Friday, October 30, 2009

BMI and Health Status

The flaws of using body mass index as a measure for overall health status are apparent. It is a 19th century technique which ignores the distribution of both muscle mass and bone in the body. In addition, the relationship between and health status is likely to be non-monotonic, most likely quadratic.

However, the use of BMI in research does have some advantages. It is very quick and inexpensive to measure. In addition, it is plausible that BMI is a strong indicator of individual's health preferences and behaviours. Also, BMI is a continuous metric. Therefore, if we choose to use BMI as a proxy for health status we do not have to constrict ourselves to discrete choice statistics when estimating the conditional distribution for 'health'.

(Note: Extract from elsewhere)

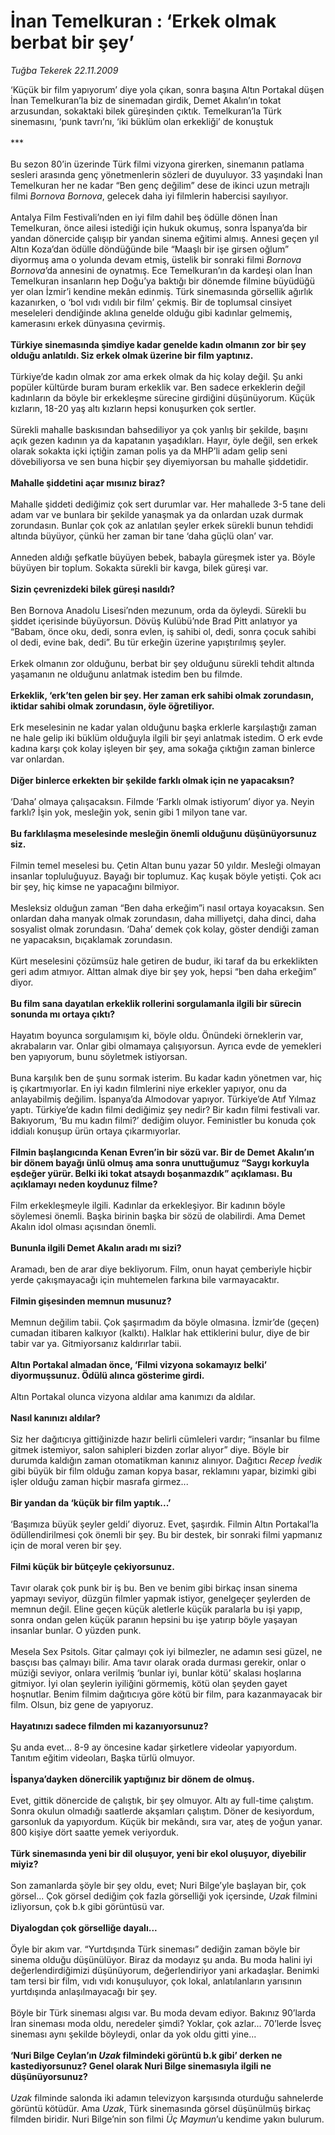 # İnan Temelkuran : ‘Erkek olmak berbat bir şey’

*Tuğba Tekerek 22.11.2009*

<div class="yazi">‘Küçük bir film yapıyorum’ diye yola çıkan, sonra başına Altın Portakal düşen İnan Temelkuran’la biz de sinemadan girdik, Demet Akalın’ın tokat arzusundan, sokaktaki bilek güreşinden çıktık. Temelkuran’la Türk sinemasını, ‘punk tavrı’nı, ‘iki büklüm olan erkekliği’ de konuştuk <br/><br/>*** <br/><br/>Bu sezon 80’in üzerinde Türk filmi vizyona girerken, sinemanın patlama sesleri arasında genç yönetmenlerin sözleri de duyuluyor. 33 yaşındaki İnan Temelkuran her ne kadar “Ben genç değilim” dese de ikinci uzun metrajlı filmi <i>Bornova Bornova</i>, gelecek daha iyi filmlerin habercisi sayılıyor. <br/><br/>Antalya Film Festivali’nden en iyi film dahil beş ödülle dönen İnan Temelkuran, önce ailesi istediği için hukuk okumuş, sonra İspanya’da bir yandan dönercide çalışıp bir yandan sinema eğitimi almış. Annesi geçen yıl Altın Koza’dan ödülle döndüğünde bile “Maaşlı bir işe girsen oğlum” diyormuş ama o yolunda devam etmiş, üstelik bir sonraki filmi <i>Bornova Bornova</i>’da annesini de oynatmış. Ece Temelkuran’ın da kardeşi olan İnan Temelkuran insanların hep Doğu’ya baktığı bir dönemde filmine büyüdüğü yer olan İzmir’i kendine mekân edinmiş. Türk sinemasında görsellik ağırlık kazanırken, o ‘bol vıdı vıdılı bir film’ çekmiş. Bir de toplumsal cinsiyet meseleleri dendiğinde aklına genelde olduğu gibi kadınlar gelmemiş, kamerasını erkek dünyasına çevirmiş. <b><br/><br/>Türkiye sinemasında şimdiye kadar genelde kadın olmanın zor bir şey olduğu anlatıldı. Siz erkek olmak üzerine bir film yaptınız. </b><br/><br/>Türkiye’de kadın olmak zor ama erkek olmak da hiç kolay değil. Şu anki popüler kültürde buram buram erkeklik var. Ben sadece erkeklerin değil kadınların da böyle bir erkekleşme sürecine girdiğini düşünüyorum. Küçük kızların, 18-20 yaş altı kızların hepsi konuşurken çok sertler. <br/><br/>Sürekli mahalle baskısından bahsediliyor ya çok yanlış bir şekilde, başını açık gezen kadının ya da kapatanın yaşadıkları. Hayır, öyle değil, sen erkek olarak sokakta içki içtiğin zaman polis ya da MHP’li adam gelip seni dövebiliyorsa ve sen buna hiçbir şey diyemiyorsan bu mahalle şiddetidir. <b><br/><br/>Mahalle şiddetini açar mısınız biraz? </b><br/><br/>Mahalle şiddeti dediğimiz çok sert durumlar var. Her mahallede 3-5 tane deli adam var ve bunlara bir şekilde yanaşmak ya da onlardan uzak durmak zorundasın. Bunlar çok çok az anlatılan şeyler erkek sürekli bunun tehdidi altında büyüyor, çünkü her zaman bir tane ‘daha güçlü olan’ var. <br/><br/>Anneden aldığı şefkatle büyüyen bebek, babayla güreşmek ister ya. Böyle büyüyen bir toplum. Sokakta sürekli bir kavga, bilek güreşi var. <b><br/><br/>Sizin çevrenizdeki bilek güreşi nasıldı? </b><br/><br/>Ben Bornova Anadolu Lisesi’nden mezunum, orda da öyleydi. Sürekli bu şiddet içerisinde büyüyorsun. Dövüş Kulübü’nde Brad Pitt anlatıyor ya “Babam, önce oku, dedi, sonra evlen, iş sahibi ol, dedi, sonra çocuk sahibi ol dedi, evine bak, dedi”. Bu tür erkeğin üzerine yapıştırılmış şeyler. <br/><br/>Erkek olmanın zor olduğunu, berbat bir şey olduğunu sürekli tehdit altında yaşamanın ne olduğunu anlatmak istedim ben bu filmde. <b><br/><br/>Erkeklik, ‘erk’ten gelen bir şey. Her zaman erk sahibi olmak zorundasın, iktidar sahibi olmak zorundasın, öyle öğretiliyor.</b> <br/><br/>Erk meselesinin ne kadar yalan olduğunu başka erklerle karşılaştığı zaman ne hale gelip iki büklüm olduğuyla ilgili bir şeyi anlatmak istedim. O erk evde kadına karşı çok kolay işleyen bir şey, ama sokağa çıktığın zaman binlerce var onlardan. <b><br/><br/>Diğer binlerce erkekten bir şekilde farklı olmak için ne yapacaksın? </b><br/><br/>‘Daha’ olmaya çalışacaksın. Filmde ‘Farklı olmak istiyorum’ diyor ya. Neyin farklı? İşin yok, mesleğin yok, senin gibi 1 milyon tane var. <b><br/><br/>Bu farklılaşma meselesinde mesleğin önemli olduğunu düşünüyorsunuz siz.</b> <br/><br/>Filmin temel meselesi bu. Çetin Altan bunu yazar 50 yıldır. Mesleği olmayan insanlar topluluğuyuz. Bayağı bir toplumuz. Kaç kuşak böyle yetişti. Çok acı bir şey, hiç kimse ne yapacağını bilmiyor. <br/><br/>Mesleksiz olduğun zaman “Ben daha erkeğim”i nasıl ortaya koyacaksın. Sen onlardan daha manyak olmak zorundasın, daha milliyetçi, daha dinci, daha sosyalist olmak zorundasın. ‘Daha’ demek çok kolay, göster dendiği zaman ne yapacaksın, bıçaklamak zorundasın. <br/><br/>Kürt meselesini çözümsüz hale getiren de budur, iki taraf da bu erkeklikten geri adım atmıyor. Alttan almak diye bir şey yok, hepsi “ben daha erkeğim” diyor. <b><br/><br/>Bu film sana dayatılan erkeklik rollerini sorgulamanla ilgili bir sürecin sonunda mı ortaya çıktı?</b> <br/><br/>Hayatım boyunca sorgulamışım ki, böyle oldu. Önündeki örneklerin var, akrabaların var. Onlar gibi olmamaya çalışıyorsun. Ayrıca evde de yemekleri ben yapıyorum, bunu söyletmek istiyorsan. <br/><br/>Buna karşılık ben de şunu sormak isterim. Bu kadar kadın yönetmen var, hiç iş çıkartmıyorlar. En iyi kadın filmlerini niye erkekler yapıyor, onu da anlayabilmiş değilim. İspanya’da Almodovar yapıyor. Türkiye’de Atıf Yılmaz yaptı. Türkiye’de kadın filmi dediğimiz şey nedir? Bir kadın filmi festivali var. Bakıyorum, ‘Bu mu kadın filmi?’ dediğim oluyor. Feministler bu konuda çok iddialı konuşup ürün ortaya çıkarmıyorlar. <b><br/><br/>Filmin başlangıcında Kenan Evren’in bir sözü var. Bir de Demet Akalın’ın bir dönem bayağı ünlü olmuş ama sonra unuttuğumuz “Saygı korkuyla eşdeğer yürür. Belki iki tokat atsaydı boşanmazdık” açıklaması. Bu açıklamayı neden koydunuz filme?</b> <br/><br/>Film erkekleşmeyle ilgili. Kadınlar da erkekleşiyor. Bir kadının böyle söylemesi önemli. Başka birinin başka bir sözü de olabilirdi. Ama Demet Akalın idol olması açısından önemli. <b><br/><br/>Bununla ilgili Demet Akalın aradı mı sizi?</b> <br/><br/>Aramadı, ben de arar diye bekliyorum. Film, onun hayat çemberiyle hiçbir yerde çakışmayacağı için muhtemelen farkına bile varmayacaktır. <b><br/><br/>Filmin gişesinden memnun musunuz?</b> <br/><br/>Memnun değilim tabii. Çok şaşırmadım da böyle olmasına. İzmir’de (geçen) cumadan itibaren kalkıyor (kalktı). Halklar hak ettiklerini bulur, diye de bir tabir var ya. Gitmiyorsanız kaldırırlar tabii. <b><br/><br/>Altın Portakal almadan önce, ‘Filmi vizyona sokamayız belki’ diyormuşsunuz. Ödülü alınca gösterime girdi.</b> <br/><br/>Altın Portakal olunca vizyona aldılar ama kanımızı da aldılar. <b><br/><br/>Nasıl kanınızı aldılar?</b> <br/><br/>Siz her dağıtıcıya gittiğinizde hazır belirli cümleleri vardır; “insanlar bu filme gitmek istemiyor, salon sahipleri bizden zorlar alıyor” diye. Böyle bir durumda kaldığın zaman otomatikman kanınız alınıyor. Dağıtıcı <i>Recep İvedik</i> gibi büyük bir film olduğu zaman kopya basar, reklamını yapar, bizimki gibi işler olduğu zaman hiçbir masrafa girmez... <b><br/><br/>Bir yandan da ‘küçük bir film yaptık...’</b> <br/><br/>‘Başımıza büyük şeyler geldi’ diyoruz. Evet, şaşırdık. Filmin Altın Portakal’la ödüllendirilmesi çok önemli bir şey. Bu bir destek, bir sonraki filmi yapmanız için de moral veren bir şey. <b><br/><br/>Filmi küçük bir bütçeyle çekiyorsunuz.</b> <br/><br/>Tavır olarak çok punk bir iş bu. Ben ve benim gibi birkaç insan sinema yapmayı seviyor, düzgün filmler yapmak istiyor, genelgeçer şeylerden de memnun değil. Eline geçen küçük aletlerle küçük paralarla bu işi yapıp, sonra ondan gelen küçük paranın hepsini bu işe yatırıp böyle yaşayan insanlar bunlar. O yüzden punk. <br/><br/>Mesela Sex Psitols. Gitar çalmayı çok iyi bilmezler, ne adamın sesi güzel, ne basçısı bas çalmayı bilir. Ama tavır olarak orada durması gerekir, onlar o müziği seviyor, onlara verilmiş ‘bunlar iyi, bunlar kötü’ skalası hoşlarına gitmiyor. İyi olan şeylerin iyiliğini görmemiş, kötü olan şeyden gayet hoşnutlar. Benim filmim dağıtıcıya göre kötü bir film, para kazanmayacak bir film. Olsun, biz gene de yapıyoruz. <b><br/><br/>Hayatınızı sadece filmden mi kazanıyorsunuz?</b> <br/><br/>Şu anda evet... 8-9 ay öncesine kadar şirketlere videolar yapıyordum. Tanıtım eğitim videoları, Başka türlü olmuyor. <b><br/><br/>İspanya’dayken dönercilik yaptığınız bir dönem de olmuş. </b><br/><br/>Evet, gittik dönercide de çalıştık, bir şey olmuyor. Altı ay full-time çalıştım. Sonra okulun olmadığı saatlerde akşamları çalıştım. Döner de kesiyordum, garsonluk da yapıyordum. Küçük bir mekândı, sıra var, ateş de yoğun yanar. 800 kişiye dört saatte yemek veriyorduk. <b><br/><br/>Türk sinemasında yeni bir dil oluşuyor, yeni bir ekol oluşuyor, diyebilir miyiz?</b> <br/><br/>Son zamanlarda şöyle bir şey oldu, evet; Nuri Bilge’yle başlayan bir, çok görsel... Çok görsel dediğim çok fazla görselliği yok içersinde, <i>Uzak</i> filmini izliyorsun, çok b.k gibi görüntüsü var. <b><br/><br/>Diyalogdan çok görselliğe dayalı...</b> <br/><br/>Öyle bir akım var. “Yurtdışında Türk sineması” dediğin zaman böyle bir sinema olduğu düşünülüyor. Biraz da modayız şu anda. Bu moda halini iyi değerlendirdiğimizi düşünüyorum, değerlendiriyor yani arkadaşlar. Benimki tam tersi bir film, vıdı vıdı konuşuluyor, çok lokal, anlatılanların yarısının yurtdışında anlaşılmayacağı bir şey. <br/><br/>Böyle bir Türk sineması algısı var. Bu moda devam ediyor. Bakınız 90’larda İran sineması moda oldu, neredeler şimdi? Yoklar, çok azlar... 70’lerde İsveç sineması aynı şekilde böyleydi, onlar da yok oldu gitti yine... <b><br/><br/>‘Nuri Bilge Ceylan’ın <i>Uzak</i> filmindeki görüntü b.k gibi’ derken ne kastediyorsunuz? Genel olarak Nuri Bilge sinemasıyla ilgili ne düşünüyorsunuz?</b> <i><br/><br/>Uzak</i> filminde salonda iki adamın televizyon karşısında oturduğu sahnelerde görüntü kötüdür. Ama <i>Uzak</i>, Türk sinemasında görsel düşünülmüş birkaç filmden biridir. Nuri Bilge’nin son filmi <i>Üç Maymun</i>’u kendime yakın bulurum. 
              </div>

The way in which BMI is used in estimation strategies needs to be redefined. BMI's definition of 'overweight' is outdated, and does not recognise that the population has become bigger, stronger and healthier in the last 150 years. Bone structures with greater density and increased muscle mass are not the same as body-fat increases. They are health promoting, not health deterring. Obesity is rising, and the negative health effects are undeniable. However, the shift from 'normal' BMI to 'over-weight' BMI and the negative health outcomes are dubious. For example, Romero-Corral et al. show how coronary deaths amongst 'over-weight' BMI cases are lower those individual's defined as having 'normal' BMI.

So how should the eager researcher approach this issue? In my opinion, we should accept that the bounds defined by the BMI scale are now invalid and have no basis acting as a proxy for overall health. The mean of health and BMI has shifted in over the last century, however I would argue that the new mean indicates improvements in health - strongly supported by life-expectancy increases, height increases, etc. - and that it is the deviations away from this mean which give a more precise measure of overall health status. One estimation strategy which maintains the continuous properties of this metric would be to measure BMI in z-scores (deviations from the mean controlling for the size of the standard deviation) or the z-score squared.

6 comments:

Peter Carney said...

Interesting post Alan.

Your point that people, in general, are getting bigger and stronger overtime is undoubted. It seems like a big leap, however, to suggest discarding cut-off categories used to guide and classify peoples' health. What it might suggest is that we need to adjust the cut-off points for what can reliably be reconsidered healthy, unhealthy, and hazardous. For the latter - BMI>30 - the bigger bones and muscles argument will be less relevant and is unlikely to need adjusting, same is true for the morbidity obese category.

More sophisticated measures exist and they are all objectively measured. I don't see the benefit in a relative measure that could compensate for the likelihood that such a classification system would become misleading in an environment where people are becoming increasing obese.

Kevin Denny said...

The advantage of BMI is that it is easily calculated and widely recognized. Lets say you found that instead of BMI a better predictor of health was to divide weight by Height^2.3 (instead of the square): you are not going to get people to adopt it. A z score also has the problem: normal folks won't be able to calculate it.
So my instinct would be to stick with BMI as a measure but be flexible in how its used >30 etc cut-offs might not be appropriate. For clinical purposes, presumably medics have access to more subtle measures that take account of muscle, fat etc.

Alan Fernihough said...

This is not about causality; it is about the use of BMI as a proxy measure for individual's health status.

We should recognise that BMI does not have a monotonic relationship to health status. It is the deviations away from the mean that matter. I suppose it really boils down to how much you believe the population's increase in weight is related to the massive improvements in public health since the early 19th century.

Peter Carney said...

Perhaps. Ultimately BHI is only a rough guide and most health professional take it with a pinch of salt, low-sodium salt.

On a slightly related topic that might be of interest in relation to concerns about aging and height I recently read a piece about daily shrinkage - apparently we're about 2cm taller in the morning than the evening. Gravity is the main suspect. Time of day matters for precise measurement of height.

Kevin Denny said...

Does anyone actually claim that BMI is monotonically related to health? Isn't <18.5 "under-weight"?

Is there really such a thing as low-sodium salt? I thought it was NaCl, not much substitutability there.

You could test the circadian pattern by looking at astronauts or the bed-bound. I feel like testing it this week-end.

Eve OCallaghan said...

The stuff sold as low sodium salt is actually KCl Kevin.